■ Set problem: Reproduce everything in the passage on Christmas traditions below, from "THE TRADITIONS OF" down to "were your favorites?".

■ Passage given:
········
THE TRADITIONS OF CHRISTMAS






 
   Christmas is about traditions.  It is designed that way ( the sights, the sounds, and the smells). It all began some two thousand years ago.  Over the millennia the way we celebrate Christmas has changed.  The way we approach the Christmas season is just not the same anymore. What do I miss most about Christmas?  I miss my mother clapping her hands and singing “You better watch out, you better not cry, ...”  I miss my father going to the office around midnight on Christmas Eve.  I miss staying up all night waiting to see what Santa Claus brought me. What were your favorites?

    One of our oldest traditions is the Christmas tree.  The tradition of the Christmas tree came to the South when German immigrants began to place trees in their homes many years ago.  Pine and bay boughs, and real live mistletoe were plucked right from the bountiful forests.  In the days before roadside stands and Christmas tree farms, most folks were contented just to go out into our bountiful forests and find just the right cedar or a small pine.  You could buy ornaments in the store or you could make your own.  Paper, scissors, and glue were all you needed.  How many of you made a garland of popcorn with a needle and a thread?   When did you last see a tree with icicles?  No, not real icicles, but the synthetic kind which comes in a box and rarely winds up just where you wanted them to fall.
········
■ Data entries:
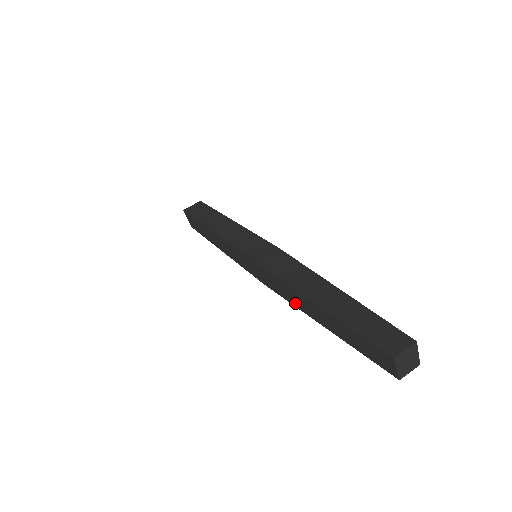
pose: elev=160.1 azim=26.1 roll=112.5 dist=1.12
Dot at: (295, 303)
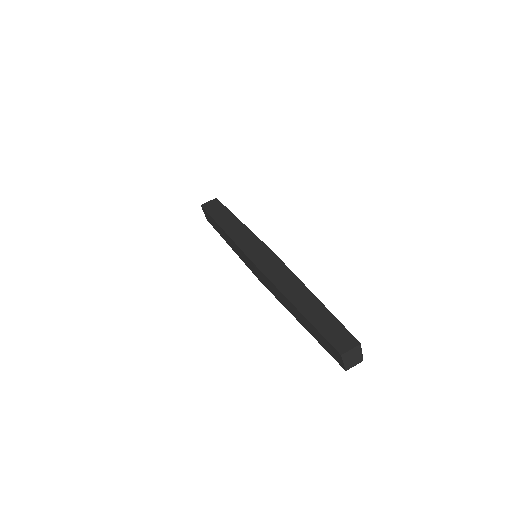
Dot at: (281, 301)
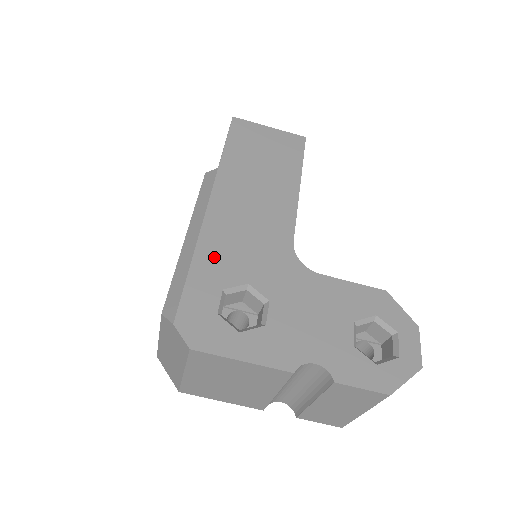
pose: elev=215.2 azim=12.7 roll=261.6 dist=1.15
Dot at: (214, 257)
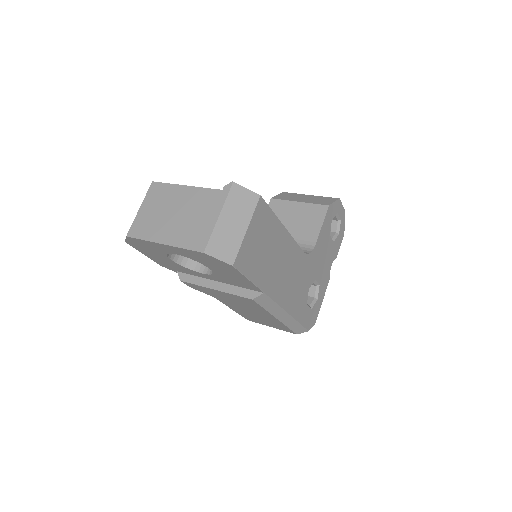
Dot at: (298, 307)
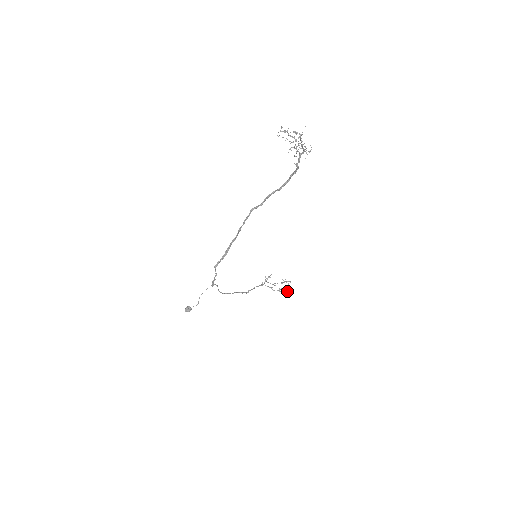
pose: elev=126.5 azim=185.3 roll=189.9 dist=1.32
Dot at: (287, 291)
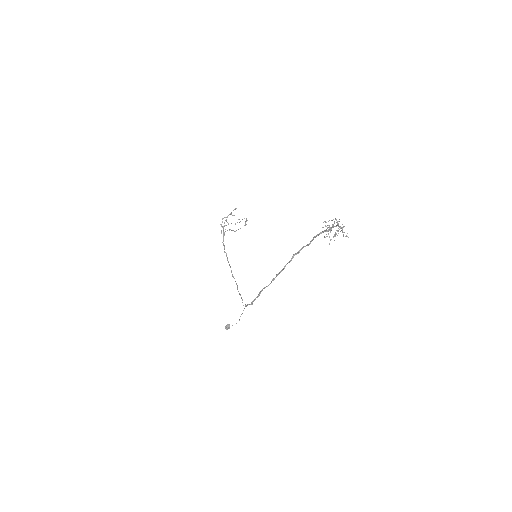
········
■ Answer to the task:
THE TRADITIONS OF CHRISTMAS






 
   Christmas is about traditions.  It is designed that way ( the sights, the sounds, and the smells). It all began some two thousand years ago.  Over the millennia the way we celebrate Christmas has changed.  The way we approach the Christmas season is just not the same anymore. What do I miss most about Christmas?  I miss my mother clapping her hands and singing “You better watch out, you better not cry, ...”  I miss my father going to the office around midnight on Christmas Eve.  I miss staying up all night waiting to see what Santa Claus brought me. What were your favorites?